Über 20 Jahre verantwortete Norbert Haug den Motorsport bei Mercedes. Für die Automobilwoche macht der Branchenkenner eine Bestandsaufnahme und sagt, warum die Jagd nach Bestzeiten für viele OEMs und Zulieferer bei Entwicklung und Marketing noch immer erste Wahl ist.
Herr Haug, gibt es für Hersteller im Motorsport heute noch etwas für die Serienentwicklung zu lernen, oder geht es heute primär um Marketing?
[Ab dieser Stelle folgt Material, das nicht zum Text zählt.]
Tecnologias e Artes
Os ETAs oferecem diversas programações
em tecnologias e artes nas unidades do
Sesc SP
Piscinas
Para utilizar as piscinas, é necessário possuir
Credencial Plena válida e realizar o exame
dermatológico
Norbert Haug: Lernen können setzt Lernwillen voraus.Wer diesen nicht hat, sollte als OEM seine Zeit und sein Geld nicht in der Formel 1 verschwenden. Mercedes hat jedenfalls viel gelernt durch sein Formel-1- Engagement, das in der Silberpfeil-Neuzeit mittlerweile seit 30 Jahren ununterbrochen in verschiedenen Konfigurationen erfolgreich praktiziert wird. Dass dabei weltweit bemerkenswerte Image- wie Verkaufserfolge erzielt wurden, insbesondere auch für die sportliche Submarke AMG im Hochpreissegment, ist offenbar aktuell auch Anreiz für Audi, diesem Weg zu folgen. Bei Porsche hat der geplante Formel 1-Einstieg bis dato aus bekannten Gründen noch nicht geklappt.
Mercedes hat nach jahrelangen Erfolgen in der Formel 1 inzwischen zu kämpfen. Lohnt sich die Formel 1 für den Konzern so überhaupt noch?
Aus meiner Sicht auf jeden Fall. Dominanzen, dauern sie noch so lange, haben ein Ende, sobald der beste Wettbewerber die Aufgabenstellungen besser löst. Das passiert derzeit in der Formel 1 mit der alles überragenden Messlatte Red Bull Racing. Es gibt kein Verstecken in der Formel 1 und jeder Versuch des Schönredens wird stets ein solcher bleiben. „When the flag drops the bullshit stops“, ist nicht umsonst Regel Nummer 1 in den Fahrerlagern bei den Aktiven der Formel 1. Du fährst um 14 Uhr los, um 15.30 Uhr weißt Du, ob Du Hero oder Zero bist. Nichts kann mehr unbändige Kraft und mehr eisernen Willen freisetzen als diese weltwirksame Wettbewerbsbühne. Und sollte es Mercedes nicht gelingen, Red Bull alsbald zumindest immer mal wieder zu zeigen, wo vorne ist, so wie das ehedem so lange Zeit der Fall war, werden zweifelsohne entsprechende Maßnahmen ergriffen werden. Das weiß jeder Racer, der sein Handwerk mit dem Anspruch wiederholter Rennsiege und Titelgewinne betreibt.